■ RECORD LIST:
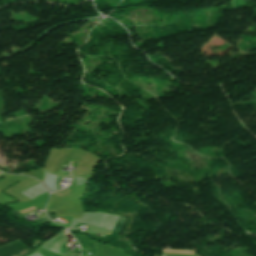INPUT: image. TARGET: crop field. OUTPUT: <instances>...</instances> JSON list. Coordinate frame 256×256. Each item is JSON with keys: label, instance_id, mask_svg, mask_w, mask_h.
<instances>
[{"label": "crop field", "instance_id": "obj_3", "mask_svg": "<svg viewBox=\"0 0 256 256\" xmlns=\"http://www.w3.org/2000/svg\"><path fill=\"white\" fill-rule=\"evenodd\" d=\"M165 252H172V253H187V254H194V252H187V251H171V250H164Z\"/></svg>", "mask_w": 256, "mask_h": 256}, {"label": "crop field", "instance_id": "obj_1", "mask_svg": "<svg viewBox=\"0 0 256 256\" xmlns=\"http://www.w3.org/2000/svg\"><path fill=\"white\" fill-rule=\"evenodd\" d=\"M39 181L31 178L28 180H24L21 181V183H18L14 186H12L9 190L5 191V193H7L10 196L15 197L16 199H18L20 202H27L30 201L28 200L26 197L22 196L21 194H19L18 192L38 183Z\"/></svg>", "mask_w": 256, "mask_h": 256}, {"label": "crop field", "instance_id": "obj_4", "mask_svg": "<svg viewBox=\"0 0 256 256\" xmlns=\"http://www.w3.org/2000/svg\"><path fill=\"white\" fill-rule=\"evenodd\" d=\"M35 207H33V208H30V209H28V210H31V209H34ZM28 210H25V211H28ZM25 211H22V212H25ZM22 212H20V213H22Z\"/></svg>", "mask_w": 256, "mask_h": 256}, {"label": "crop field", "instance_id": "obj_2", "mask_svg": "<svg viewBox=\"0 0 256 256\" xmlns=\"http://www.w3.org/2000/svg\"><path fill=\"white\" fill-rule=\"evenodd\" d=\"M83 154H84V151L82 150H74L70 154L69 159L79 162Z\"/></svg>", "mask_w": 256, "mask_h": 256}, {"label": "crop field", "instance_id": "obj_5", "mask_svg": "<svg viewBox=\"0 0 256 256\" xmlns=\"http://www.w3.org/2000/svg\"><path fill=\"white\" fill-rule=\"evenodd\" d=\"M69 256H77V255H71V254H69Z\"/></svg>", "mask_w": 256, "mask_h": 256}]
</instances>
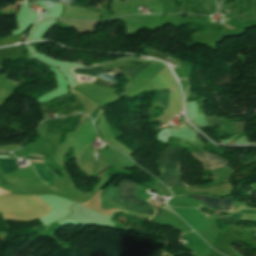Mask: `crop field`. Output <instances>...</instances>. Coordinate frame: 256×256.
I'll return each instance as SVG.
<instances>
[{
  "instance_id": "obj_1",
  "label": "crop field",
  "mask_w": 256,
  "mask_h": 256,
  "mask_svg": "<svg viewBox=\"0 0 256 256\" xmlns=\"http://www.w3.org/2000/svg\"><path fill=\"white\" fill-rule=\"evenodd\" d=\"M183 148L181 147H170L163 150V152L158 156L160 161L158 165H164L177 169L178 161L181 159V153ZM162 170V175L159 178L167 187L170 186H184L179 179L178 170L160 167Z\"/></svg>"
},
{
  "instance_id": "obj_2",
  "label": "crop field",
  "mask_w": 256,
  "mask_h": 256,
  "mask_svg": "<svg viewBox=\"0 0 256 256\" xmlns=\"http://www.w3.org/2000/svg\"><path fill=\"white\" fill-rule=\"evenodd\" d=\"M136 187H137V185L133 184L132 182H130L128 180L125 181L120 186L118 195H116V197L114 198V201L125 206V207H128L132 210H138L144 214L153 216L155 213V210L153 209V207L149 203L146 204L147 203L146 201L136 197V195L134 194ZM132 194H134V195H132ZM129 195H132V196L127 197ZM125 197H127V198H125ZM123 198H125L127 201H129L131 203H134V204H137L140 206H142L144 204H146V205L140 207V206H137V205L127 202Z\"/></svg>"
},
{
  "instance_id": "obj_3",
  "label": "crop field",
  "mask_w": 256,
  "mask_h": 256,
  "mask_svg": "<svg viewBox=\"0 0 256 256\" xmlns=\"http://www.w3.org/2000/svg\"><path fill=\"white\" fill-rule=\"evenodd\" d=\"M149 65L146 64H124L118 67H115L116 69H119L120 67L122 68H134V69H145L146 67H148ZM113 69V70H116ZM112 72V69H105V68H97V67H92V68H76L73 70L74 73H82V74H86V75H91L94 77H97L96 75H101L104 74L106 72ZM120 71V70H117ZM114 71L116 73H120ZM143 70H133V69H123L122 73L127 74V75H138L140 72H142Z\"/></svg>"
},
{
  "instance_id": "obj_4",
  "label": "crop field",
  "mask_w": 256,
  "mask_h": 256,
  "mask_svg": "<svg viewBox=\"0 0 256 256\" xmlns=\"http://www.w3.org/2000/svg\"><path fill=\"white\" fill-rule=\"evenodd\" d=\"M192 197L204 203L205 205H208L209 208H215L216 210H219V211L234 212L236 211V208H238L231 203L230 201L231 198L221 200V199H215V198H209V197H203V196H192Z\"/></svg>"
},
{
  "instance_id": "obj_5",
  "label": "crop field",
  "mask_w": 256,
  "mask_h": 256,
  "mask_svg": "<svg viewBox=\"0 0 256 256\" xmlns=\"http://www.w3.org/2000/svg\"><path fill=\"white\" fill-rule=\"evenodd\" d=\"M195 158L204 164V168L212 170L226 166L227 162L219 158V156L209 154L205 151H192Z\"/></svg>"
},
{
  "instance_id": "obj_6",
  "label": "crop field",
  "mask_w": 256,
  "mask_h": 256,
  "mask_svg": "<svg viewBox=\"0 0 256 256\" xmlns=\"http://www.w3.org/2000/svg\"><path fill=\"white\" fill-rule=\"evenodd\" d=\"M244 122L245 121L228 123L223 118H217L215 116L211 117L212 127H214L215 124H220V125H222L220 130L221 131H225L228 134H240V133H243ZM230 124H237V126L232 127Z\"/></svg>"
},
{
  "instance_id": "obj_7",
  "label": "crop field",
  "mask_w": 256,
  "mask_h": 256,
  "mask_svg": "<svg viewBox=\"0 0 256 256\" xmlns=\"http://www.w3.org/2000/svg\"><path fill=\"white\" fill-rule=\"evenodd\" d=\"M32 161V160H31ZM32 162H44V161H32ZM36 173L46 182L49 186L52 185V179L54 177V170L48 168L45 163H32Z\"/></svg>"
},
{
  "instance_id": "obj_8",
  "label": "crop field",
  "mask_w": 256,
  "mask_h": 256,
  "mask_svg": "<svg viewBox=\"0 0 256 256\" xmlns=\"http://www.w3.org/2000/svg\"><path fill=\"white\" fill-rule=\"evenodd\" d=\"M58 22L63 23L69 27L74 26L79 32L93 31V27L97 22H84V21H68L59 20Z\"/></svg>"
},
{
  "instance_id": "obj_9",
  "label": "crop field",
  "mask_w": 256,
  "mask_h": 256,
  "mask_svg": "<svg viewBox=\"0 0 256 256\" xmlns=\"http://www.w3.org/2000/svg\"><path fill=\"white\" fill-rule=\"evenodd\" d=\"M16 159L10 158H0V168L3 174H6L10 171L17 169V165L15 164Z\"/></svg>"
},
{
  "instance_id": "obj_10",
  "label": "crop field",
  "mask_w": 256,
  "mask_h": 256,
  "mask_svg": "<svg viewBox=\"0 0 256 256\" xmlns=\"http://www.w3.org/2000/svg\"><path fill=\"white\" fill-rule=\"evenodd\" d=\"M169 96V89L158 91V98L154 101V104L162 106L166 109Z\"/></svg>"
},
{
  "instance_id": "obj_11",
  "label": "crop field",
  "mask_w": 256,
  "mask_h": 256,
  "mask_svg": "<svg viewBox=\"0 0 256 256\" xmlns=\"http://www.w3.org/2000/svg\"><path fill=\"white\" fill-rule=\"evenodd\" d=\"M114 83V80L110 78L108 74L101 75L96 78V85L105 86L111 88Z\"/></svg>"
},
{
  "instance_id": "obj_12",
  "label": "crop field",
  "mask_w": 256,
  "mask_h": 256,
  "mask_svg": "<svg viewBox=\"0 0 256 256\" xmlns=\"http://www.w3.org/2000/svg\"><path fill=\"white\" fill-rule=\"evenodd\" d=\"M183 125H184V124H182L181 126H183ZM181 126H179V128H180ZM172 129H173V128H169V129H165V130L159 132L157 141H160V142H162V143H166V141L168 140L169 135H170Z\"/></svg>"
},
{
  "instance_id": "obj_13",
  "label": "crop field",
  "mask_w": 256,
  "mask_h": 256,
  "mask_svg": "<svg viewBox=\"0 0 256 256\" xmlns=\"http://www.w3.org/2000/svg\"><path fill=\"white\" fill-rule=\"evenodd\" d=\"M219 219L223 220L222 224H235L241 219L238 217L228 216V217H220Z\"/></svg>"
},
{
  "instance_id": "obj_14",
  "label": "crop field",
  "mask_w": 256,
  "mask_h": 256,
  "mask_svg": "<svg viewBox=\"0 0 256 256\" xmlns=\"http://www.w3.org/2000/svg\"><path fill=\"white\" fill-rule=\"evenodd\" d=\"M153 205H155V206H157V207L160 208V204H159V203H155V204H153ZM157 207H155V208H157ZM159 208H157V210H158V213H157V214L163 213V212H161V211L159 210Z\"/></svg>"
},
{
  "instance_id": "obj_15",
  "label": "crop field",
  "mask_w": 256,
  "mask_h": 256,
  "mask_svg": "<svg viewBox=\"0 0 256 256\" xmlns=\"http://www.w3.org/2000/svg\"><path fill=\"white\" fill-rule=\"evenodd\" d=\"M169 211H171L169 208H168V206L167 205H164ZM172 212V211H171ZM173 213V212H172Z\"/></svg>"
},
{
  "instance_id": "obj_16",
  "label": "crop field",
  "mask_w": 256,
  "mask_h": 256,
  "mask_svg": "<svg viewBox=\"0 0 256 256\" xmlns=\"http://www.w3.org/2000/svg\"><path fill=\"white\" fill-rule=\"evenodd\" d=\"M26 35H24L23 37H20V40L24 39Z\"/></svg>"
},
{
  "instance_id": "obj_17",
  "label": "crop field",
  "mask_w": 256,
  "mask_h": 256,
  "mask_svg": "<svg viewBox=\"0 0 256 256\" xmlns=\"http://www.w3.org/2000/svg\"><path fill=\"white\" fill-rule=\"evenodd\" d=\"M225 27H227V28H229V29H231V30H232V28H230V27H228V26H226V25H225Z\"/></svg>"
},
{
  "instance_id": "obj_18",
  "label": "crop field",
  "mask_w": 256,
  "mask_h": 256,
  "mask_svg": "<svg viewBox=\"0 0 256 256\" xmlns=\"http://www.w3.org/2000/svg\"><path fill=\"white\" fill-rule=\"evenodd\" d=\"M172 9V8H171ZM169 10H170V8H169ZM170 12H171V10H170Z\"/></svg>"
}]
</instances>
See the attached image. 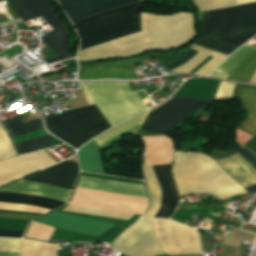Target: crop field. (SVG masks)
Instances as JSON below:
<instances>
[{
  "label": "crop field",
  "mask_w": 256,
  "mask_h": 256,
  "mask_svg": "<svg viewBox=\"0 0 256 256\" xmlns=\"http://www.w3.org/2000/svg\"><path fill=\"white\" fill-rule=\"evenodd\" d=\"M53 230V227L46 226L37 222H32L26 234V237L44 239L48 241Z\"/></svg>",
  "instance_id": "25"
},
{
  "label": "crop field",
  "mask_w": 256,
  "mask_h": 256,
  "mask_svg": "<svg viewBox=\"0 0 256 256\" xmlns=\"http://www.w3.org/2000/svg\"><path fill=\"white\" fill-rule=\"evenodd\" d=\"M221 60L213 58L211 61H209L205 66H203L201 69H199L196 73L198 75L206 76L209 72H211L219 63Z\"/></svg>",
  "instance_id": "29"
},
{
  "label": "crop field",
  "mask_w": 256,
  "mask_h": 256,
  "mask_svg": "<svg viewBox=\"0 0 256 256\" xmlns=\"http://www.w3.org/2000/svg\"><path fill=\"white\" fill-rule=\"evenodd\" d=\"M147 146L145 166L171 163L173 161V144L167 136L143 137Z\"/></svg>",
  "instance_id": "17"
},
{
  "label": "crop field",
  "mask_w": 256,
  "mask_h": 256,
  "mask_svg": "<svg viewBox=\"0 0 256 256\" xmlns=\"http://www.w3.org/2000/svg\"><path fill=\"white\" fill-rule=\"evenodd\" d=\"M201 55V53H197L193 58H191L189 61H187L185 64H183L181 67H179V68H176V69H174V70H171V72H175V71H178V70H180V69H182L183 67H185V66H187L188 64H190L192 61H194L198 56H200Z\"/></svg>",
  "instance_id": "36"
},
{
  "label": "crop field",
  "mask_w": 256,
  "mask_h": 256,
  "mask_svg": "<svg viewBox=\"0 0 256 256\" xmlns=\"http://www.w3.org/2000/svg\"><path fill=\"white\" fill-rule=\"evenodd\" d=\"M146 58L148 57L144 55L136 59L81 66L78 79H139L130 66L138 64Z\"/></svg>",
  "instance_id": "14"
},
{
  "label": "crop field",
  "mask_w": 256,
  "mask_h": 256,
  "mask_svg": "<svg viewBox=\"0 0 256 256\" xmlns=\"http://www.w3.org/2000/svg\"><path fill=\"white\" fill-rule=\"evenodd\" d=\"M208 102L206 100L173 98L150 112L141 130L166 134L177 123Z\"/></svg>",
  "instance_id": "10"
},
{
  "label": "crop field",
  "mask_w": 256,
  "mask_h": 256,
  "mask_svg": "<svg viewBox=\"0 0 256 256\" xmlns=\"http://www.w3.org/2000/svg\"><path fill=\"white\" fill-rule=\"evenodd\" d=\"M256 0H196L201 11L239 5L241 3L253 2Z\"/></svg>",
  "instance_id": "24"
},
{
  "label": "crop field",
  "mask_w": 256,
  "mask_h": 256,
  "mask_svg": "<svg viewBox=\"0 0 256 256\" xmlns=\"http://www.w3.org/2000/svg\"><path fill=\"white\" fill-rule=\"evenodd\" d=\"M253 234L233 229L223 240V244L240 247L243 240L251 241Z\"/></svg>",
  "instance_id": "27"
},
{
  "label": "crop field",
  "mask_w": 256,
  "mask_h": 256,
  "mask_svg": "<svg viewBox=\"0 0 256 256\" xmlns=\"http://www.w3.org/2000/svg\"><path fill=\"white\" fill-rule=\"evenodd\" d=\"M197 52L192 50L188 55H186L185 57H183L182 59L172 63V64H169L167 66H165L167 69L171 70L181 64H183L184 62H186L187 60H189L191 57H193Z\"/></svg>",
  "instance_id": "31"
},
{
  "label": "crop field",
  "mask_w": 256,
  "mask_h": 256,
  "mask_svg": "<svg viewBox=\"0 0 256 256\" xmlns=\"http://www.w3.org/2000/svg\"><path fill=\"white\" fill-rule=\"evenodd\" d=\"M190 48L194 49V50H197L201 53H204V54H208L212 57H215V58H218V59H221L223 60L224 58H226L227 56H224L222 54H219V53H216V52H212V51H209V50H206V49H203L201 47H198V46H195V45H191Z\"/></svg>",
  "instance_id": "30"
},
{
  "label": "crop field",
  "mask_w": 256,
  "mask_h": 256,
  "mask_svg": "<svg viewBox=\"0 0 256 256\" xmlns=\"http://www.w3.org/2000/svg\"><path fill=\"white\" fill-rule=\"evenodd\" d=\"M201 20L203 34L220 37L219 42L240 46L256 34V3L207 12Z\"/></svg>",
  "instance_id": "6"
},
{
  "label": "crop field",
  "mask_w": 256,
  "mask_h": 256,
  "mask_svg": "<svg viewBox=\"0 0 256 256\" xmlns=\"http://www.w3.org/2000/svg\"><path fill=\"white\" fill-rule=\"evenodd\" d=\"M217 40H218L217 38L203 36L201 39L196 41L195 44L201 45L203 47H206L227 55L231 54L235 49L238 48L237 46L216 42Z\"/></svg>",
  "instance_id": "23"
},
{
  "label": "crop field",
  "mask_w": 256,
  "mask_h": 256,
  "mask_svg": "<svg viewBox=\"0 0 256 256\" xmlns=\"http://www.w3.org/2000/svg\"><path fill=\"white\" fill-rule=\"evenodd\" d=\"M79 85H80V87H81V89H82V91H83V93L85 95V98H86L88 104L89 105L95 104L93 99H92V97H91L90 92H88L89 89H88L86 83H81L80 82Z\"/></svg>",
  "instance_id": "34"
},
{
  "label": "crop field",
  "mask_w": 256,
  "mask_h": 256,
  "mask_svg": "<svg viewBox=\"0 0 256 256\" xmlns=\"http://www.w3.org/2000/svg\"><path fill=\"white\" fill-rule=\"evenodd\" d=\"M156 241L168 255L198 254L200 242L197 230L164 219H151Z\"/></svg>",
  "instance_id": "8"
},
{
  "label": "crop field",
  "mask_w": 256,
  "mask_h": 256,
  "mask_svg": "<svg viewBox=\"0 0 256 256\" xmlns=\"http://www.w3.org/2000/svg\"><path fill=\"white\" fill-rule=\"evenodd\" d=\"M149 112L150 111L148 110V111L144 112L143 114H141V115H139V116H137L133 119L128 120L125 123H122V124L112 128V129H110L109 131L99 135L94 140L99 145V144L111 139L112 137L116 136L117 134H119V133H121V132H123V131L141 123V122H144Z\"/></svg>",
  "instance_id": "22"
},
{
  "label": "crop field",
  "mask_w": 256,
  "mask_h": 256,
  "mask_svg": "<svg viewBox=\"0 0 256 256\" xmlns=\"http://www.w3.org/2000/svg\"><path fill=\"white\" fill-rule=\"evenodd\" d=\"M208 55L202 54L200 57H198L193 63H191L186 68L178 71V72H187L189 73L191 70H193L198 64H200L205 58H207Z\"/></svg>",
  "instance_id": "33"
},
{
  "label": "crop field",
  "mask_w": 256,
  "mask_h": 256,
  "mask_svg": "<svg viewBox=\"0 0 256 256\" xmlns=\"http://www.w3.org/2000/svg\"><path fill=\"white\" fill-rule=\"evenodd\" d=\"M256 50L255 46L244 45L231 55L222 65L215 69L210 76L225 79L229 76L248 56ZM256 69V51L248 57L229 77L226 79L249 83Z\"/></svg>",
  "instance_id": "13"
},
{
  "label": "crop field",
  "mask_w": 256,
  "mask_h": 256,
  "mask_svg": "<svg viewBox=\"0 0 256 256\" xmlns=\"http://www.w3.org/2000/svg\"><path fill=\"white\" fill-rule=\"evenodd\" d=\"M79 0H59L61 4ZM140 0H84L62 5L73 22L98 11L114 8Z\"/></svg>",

■ INSTRUCTION:
Copy out the items above word for word, from the start of the items through the line that contains "Coordinate frame: 256×256.", including that line. Leave the pictures out of your copy.

■ WORKED SOLUTION:
INPUT: image. TARGET: crop field. OUTPUT: <instances>...</instances> JSON list. Coordinate frame 256×256. Each item is JSON with keys: label, instance_id, mask_svg, mask_w, mask_h.
<instances>
[{"label": "crop field", "instance_id": "obj_3", "mask_svg": "<svg viewBox=\"0 0 256 256\" xmlns=\"http://www.w3.org/2000/svg\"><path fill=\"white\" fill-rule=\"evenodd\" d=\"M165 252H172V253H187V254H194V252H187V251H171V250H164Z\"/></svg>", "mask_w": 256, "mask_h": 256}, {"label": "crop field", "instance_id": "obj_1", "mask_svg": "<svg viewBox=\"0 0 256 256\" xmlns=\"http://www.w3.org/2000/svg\"><path fill=\"white\" fill-rule=\"evenodd\" d=\"M39 181L31 178L28 180H24L21 181V183H18L14 186H12L9 190L5 191V193H7L10 196L15 197L16 199H18L20 202H27L30 201L28 200L26 197L22 196L21 194H19L18 192L38 183Z\"/></svg>", "mask_w": 256, "mask_h": 256}, {"label": "crop field", "instance_id": "obj_4", "mask_svg": "<svg viewBox=\"0 0 256 256\" xmlns=\"http://www.w3.org/2000/svg\"><path fill=\"white\" fill-rule=\"evenodd\" d=\"M35 207H33V208H30V209H28V210H31V209H34ZM28 210H25V211H28ZM25 211H22V212H25ZM22 212H20V213H22Z\"/></svg>", "mask_w": 256, "mask_h": 256}, {"label": "crop field", "instance_id": "obj_2", "mask_svg": "<svg viewBox=\"0 0 256 256\" xmlns=\"http://www.w3.org/2000/svg\"><path fill=\"white\" fill-rule=\"evenodd\" d=\"M83 154H84V151L82 150H74L70 154L69 159L79 162Z\"/></svg>", "mask_w": 256, "mask_h": 256}, {"label": "crop field", "instance_id": "obj_5", "mask_svg": "<svg viewBox=\"0 0 256 256\" xmlns=\"http://www.w3.org/2000/svg\"><path fill=\"white\" fill-rule=\"evenodd\" d=\"M69 256H77V255H71V254H69Z\"/></svg>", "mask_w": 256, "mask_h": 256}]
</instances>
Mask: `crop field`. Output <instances>...</instances>. Coordinate frame: 256×256.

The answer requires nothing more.